DIRECTIVES>
1: Decide whether each statement below agrees with the interview excerpt about Santander InnoVentures, answering yes or no and quoting the words from the excerpt that settle it: (a) The fund began in 2014 with $100m. (b) The speaker prefers to invest at Series A. (c) There is an immediate discussion about giving the fund more money.
2: Rewrite the passage of the interview excerpt about Santander InnoVentures between "Santander InnoVentures began" and "compared to that].", inclusive, swapping "rounding error" for "tiny fraction".

SOURCE EXCERPT>
## Start

There is a separate implementation budget to make sure that pilots go ahead. I don’t want them to fail just because no one at a business unit could find the £10,000 in their budget at the end of the year to resource the project. I have seen that happen a lot.

What stage do you prefer to invest in?

Series B. That is when companies have had enough traction that there is a limited risk of them having to pivot suddenly and they have the resources to manage interactions with a really large corporation.

Having said that, if we see a really good team we can invest early and we have also done some later stage investments where the company wanted a partner to help them with a particular new expansion project.

Santander InnoVentures began in 2014 with $100m and was given a further $100m in 2016. If things are going well at the minute will you get even more funding?

My hope is that we will get more funding in due course. But there is no immediate discussion about it.

Is $200m about the right size for a corporate venture fund?

I never felt the size was an impediment. It has been enough for us to build a reasonably diverse portfolio and to get a full flavour of what is happening out in the market.

How worried are you that the venture fund could suddenly be axed if there is a change of management or policy at Santander?

I’ve always been lucky to work for very large banks, so our fund is just a rounding error for them [to put this in perspective Santander recently announced it was spending $20bn on digital transformation over the next four years — a $200m fund is pretty marginal compared to that].

We also report very high up in the company. I have seen other CVC [corporate venture capital] programmes that report to the deputy chief technology officer and have their funding come out of the operational budget. Those are the ones doomed to disappear.

## End

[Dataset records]
## Start

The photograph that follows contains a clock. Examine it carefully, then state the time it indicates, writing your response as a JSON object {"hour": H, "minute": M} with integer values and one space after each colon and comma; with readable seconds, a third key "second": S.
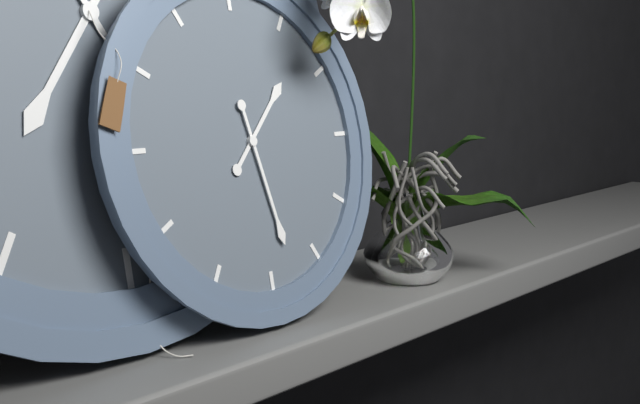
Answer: {"hour": 1, "minute": 28}
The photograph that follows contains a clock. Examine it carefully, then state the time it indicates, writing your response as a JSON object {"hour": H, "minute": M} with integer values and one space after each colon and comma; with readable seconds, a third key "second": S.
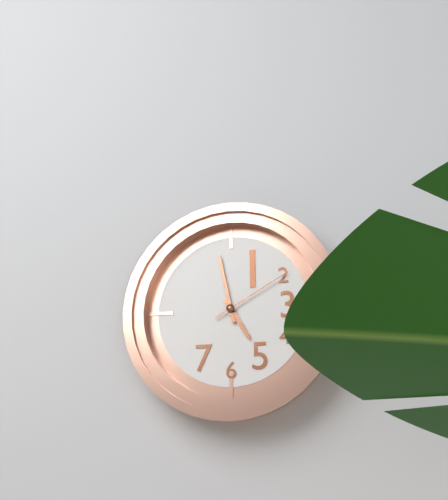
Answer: {"hour": 4, "minute": 58, "second": 10}
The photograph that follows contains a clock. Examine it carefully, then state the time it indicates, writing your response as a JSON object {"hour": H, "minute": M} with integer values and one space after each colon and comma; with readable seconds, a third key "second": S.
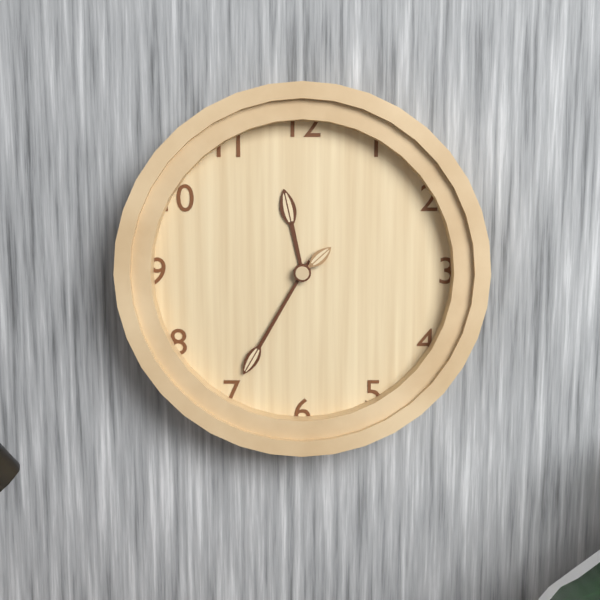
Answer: {"hour": 11, "minute": 35}
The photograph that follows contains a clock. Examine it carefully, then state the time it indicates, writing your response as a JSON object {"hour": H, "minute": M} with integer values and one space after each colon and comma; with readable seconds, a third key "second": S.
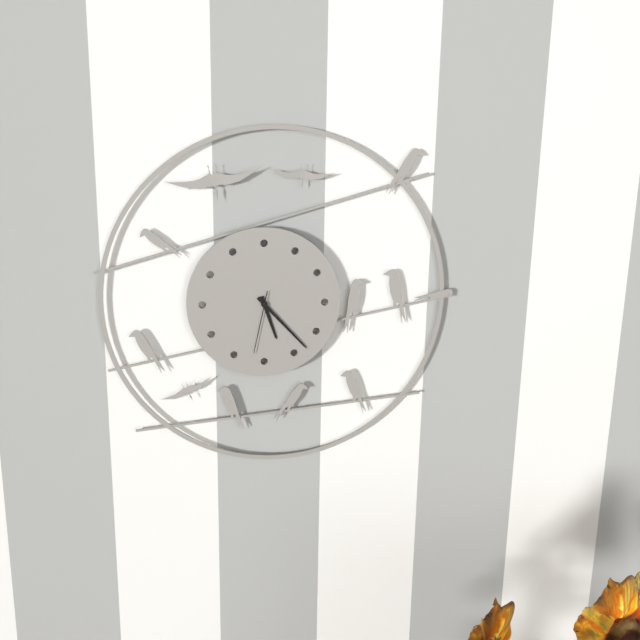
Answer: {"hour": 5, "minute": 23, "second": 32}
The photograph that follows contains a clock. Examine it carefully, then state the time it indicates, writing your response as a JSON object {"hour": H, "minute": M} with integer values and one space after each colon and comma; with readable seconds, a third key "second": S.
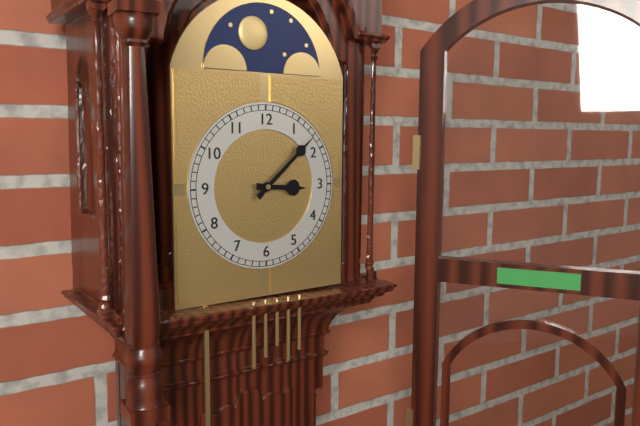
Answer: {"hour": 3, "minute": 8}
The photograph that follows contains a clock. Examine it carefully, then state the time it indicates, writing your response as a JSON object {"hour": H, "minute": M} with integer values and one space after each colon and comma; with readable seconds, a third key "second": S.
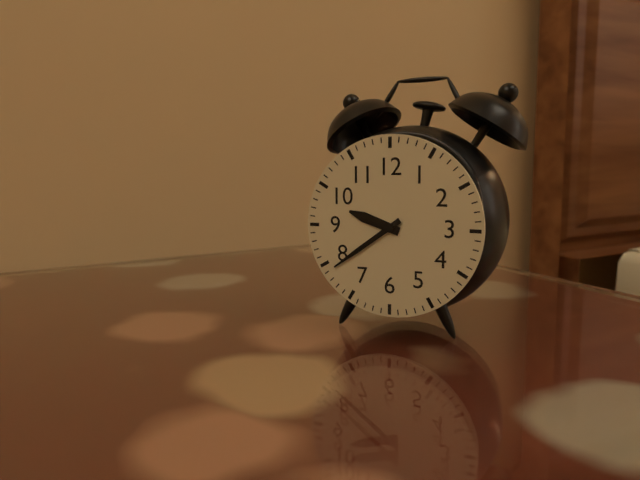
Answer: {"hour": 9, "minute": 39}
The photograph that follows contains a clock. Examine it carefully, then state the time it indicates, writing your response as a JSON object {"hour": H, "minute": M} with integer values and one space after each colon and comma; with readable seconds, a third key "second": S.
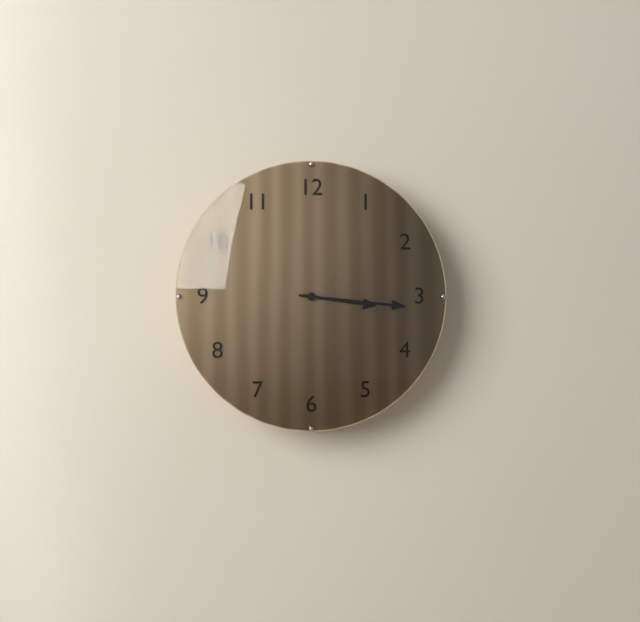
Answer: {"hour": 3, "minute": 16}
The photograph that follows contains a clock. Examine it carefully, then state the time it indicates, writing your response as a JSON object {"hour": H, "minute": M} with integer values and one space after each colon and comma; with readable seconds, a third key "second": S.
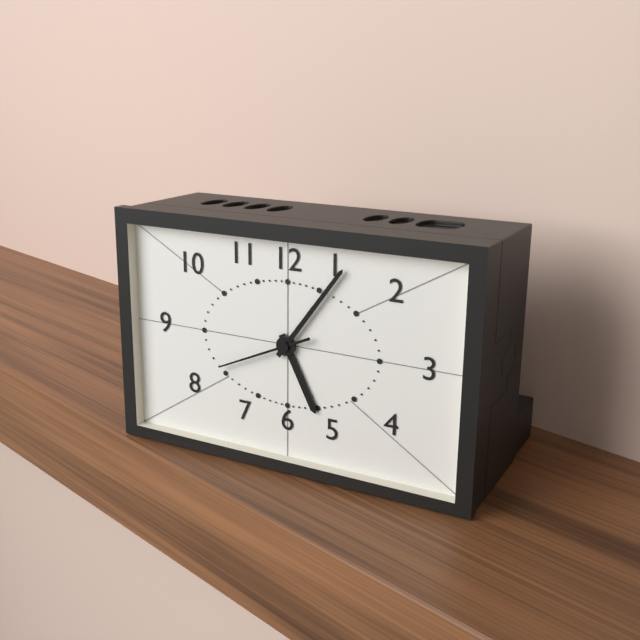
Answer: {"hour": 5, "minute": 6, "second": 41}
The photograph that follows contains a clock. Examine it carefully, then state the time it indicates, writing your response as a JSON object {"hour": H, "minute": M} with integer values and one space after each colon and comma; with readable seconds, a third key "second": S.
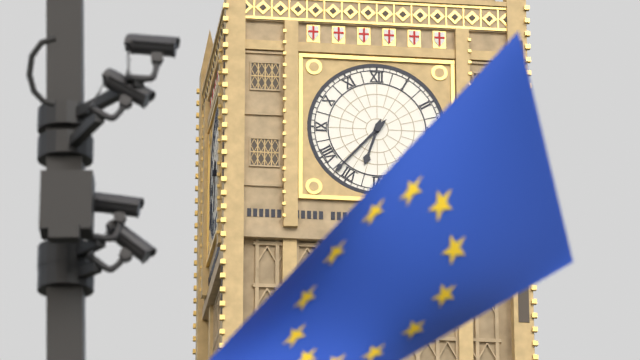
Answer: {"hour": 6, "minute": 37}
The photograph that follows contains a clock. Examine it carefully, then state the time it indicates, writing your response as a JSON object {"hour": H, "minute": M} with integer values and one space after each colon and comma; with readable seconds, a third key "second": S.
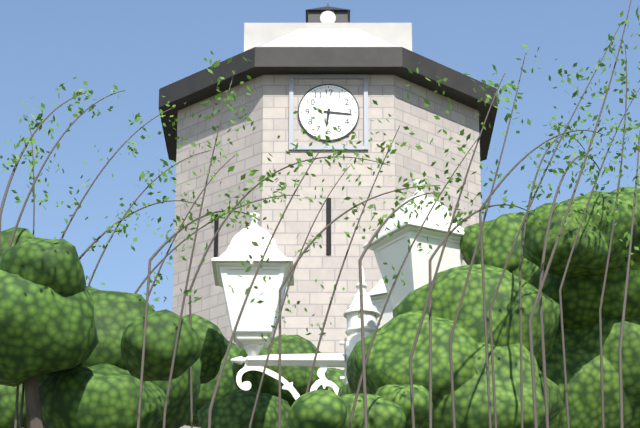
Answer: {"hour": 6, "minute": 16}
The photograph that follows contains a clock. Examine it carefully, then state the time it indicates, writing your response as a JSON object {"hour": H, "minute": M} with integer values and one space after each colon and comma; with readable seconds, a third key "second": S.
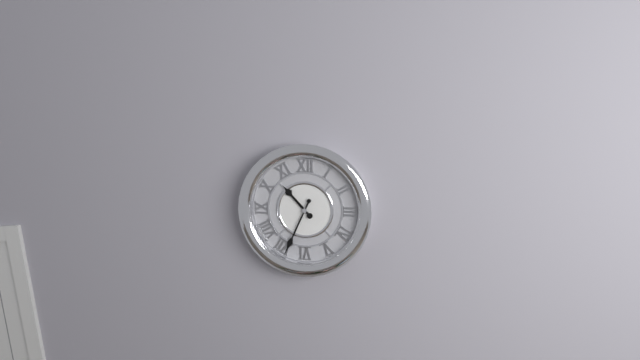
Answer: {"hour": 10, "minute": 34}
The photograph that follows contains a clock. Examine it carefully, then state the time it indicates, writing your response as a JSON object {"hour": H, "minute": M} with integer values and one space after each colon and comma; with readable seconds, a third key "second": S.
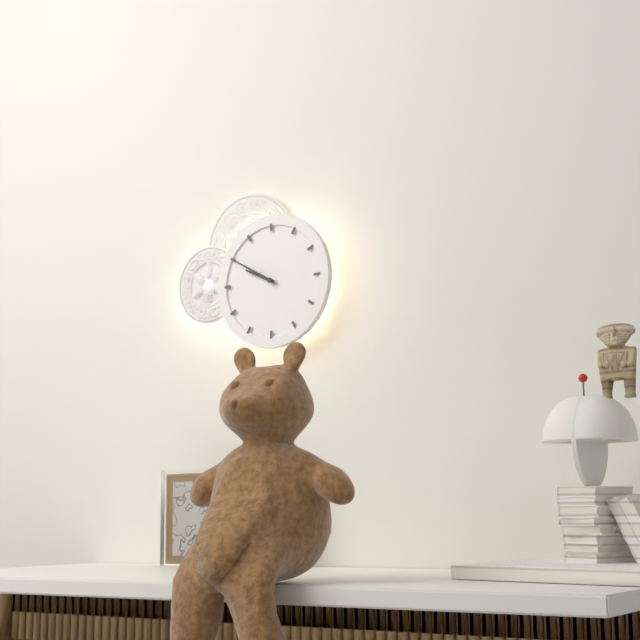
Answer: {"hour": 9, "minute": 50}
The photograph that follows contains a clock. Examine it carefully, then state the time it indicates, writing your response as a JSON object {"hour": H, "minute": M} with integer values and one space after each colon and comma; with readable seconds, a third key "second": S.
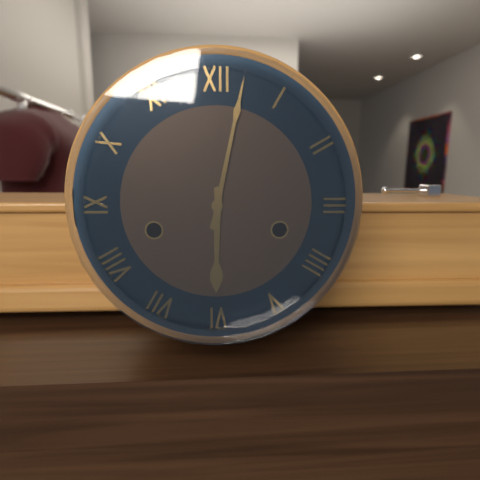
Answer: {"hour": 6, "minute": 2}
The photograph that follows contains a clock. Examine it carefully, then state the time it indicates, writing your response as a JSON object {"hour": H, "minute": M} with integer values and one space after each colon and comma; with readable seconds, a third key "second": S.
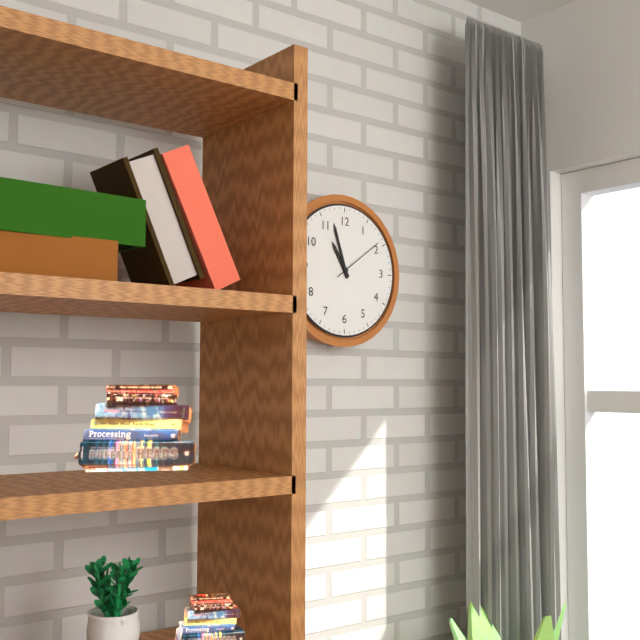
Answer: {"hour": 10, "minute": 57, "second": 9}
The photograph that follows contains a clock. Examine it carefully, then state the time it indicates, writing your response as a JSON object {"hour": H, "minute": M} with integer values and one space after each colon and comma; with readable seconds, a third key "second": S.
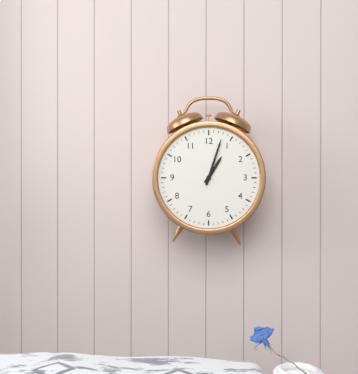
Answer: {"hour": 1, "minute": 3}
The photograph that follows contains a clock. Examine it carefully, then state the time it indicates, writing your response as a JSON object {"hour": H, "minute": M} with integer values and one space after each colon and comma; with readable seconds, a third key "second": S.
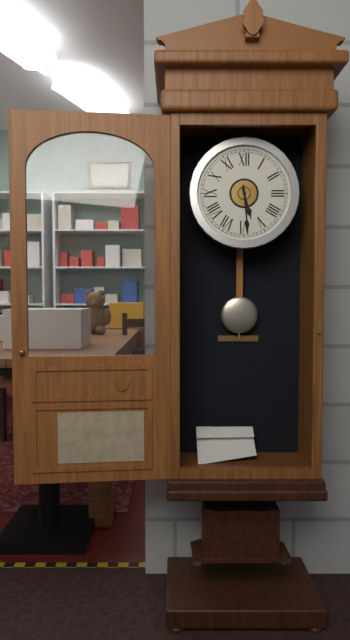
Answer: {"hour": 5, "minute": 29}
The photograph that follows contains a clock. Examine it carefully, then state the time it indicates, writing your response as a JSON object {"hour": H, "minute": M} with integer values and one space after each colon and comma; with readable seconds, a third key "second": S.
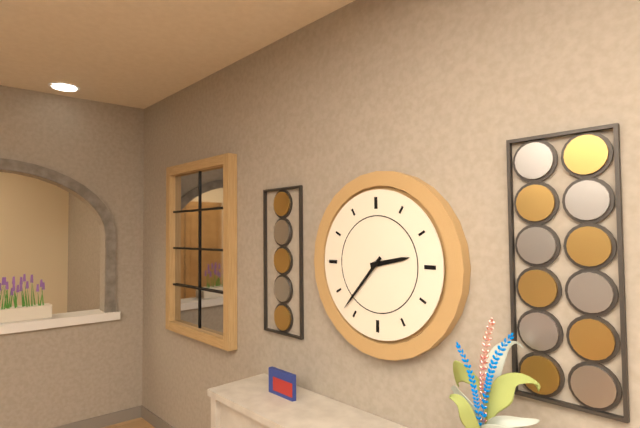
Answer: {"hour": 2, "minute": 37}
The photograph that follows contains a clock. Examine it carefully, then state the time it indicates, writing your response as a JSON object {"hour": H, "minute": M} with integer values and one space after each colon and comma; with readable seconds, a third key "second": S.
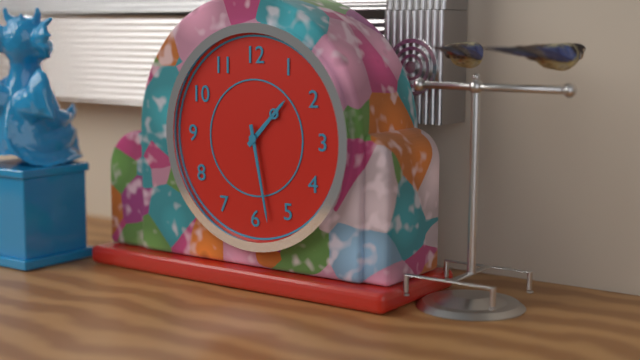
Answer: {"hour": 1, "minute": 28}
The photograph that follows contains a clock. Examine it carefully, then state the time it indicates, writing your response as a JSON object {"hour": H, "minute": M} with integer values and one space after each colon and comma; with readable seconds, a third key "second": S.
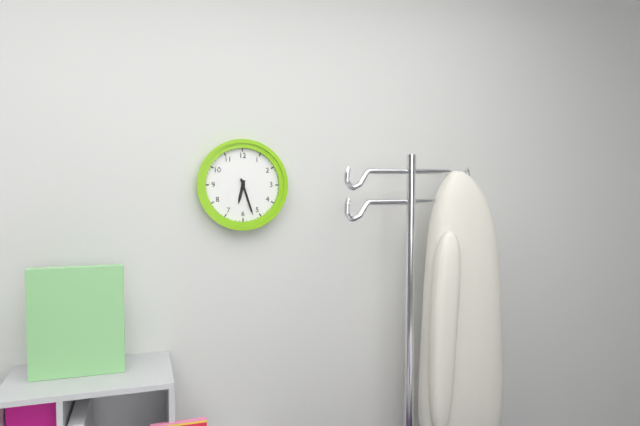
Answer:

## End

OUTPUTS BY TASK>
1:
(a) Yes: "Santander InnoVentures began in 2014 with $100m"
(b) No: "Series B."
(c) No: "But there is no immediate discussion about it."

2:
Santander InnoVentures began in 2014 with $100m and was given a further $100m in 2016. If things are going well at the minute will you get even more funding?

My hope is that we will get more funding in due course. But there is no immediate discussion about it.

Is $200m about the right size for a corporate venture fund?

I never felt the size was an impediment. It has been enough for us to build a reasonably diverse portfolio and to get a full flavour of what is happening out in the market.

How worried are you that the venture fund could suddenly be axed if there is a change of management or policy at Santander?

I’ve always been lucky to work for very large banks, so our fund is just a tiny fraction for them [to put this in perspective Santander recently announced it was spending $20bn on digital transformation over the next four years — a $200m fund is pretty marginal compared to that].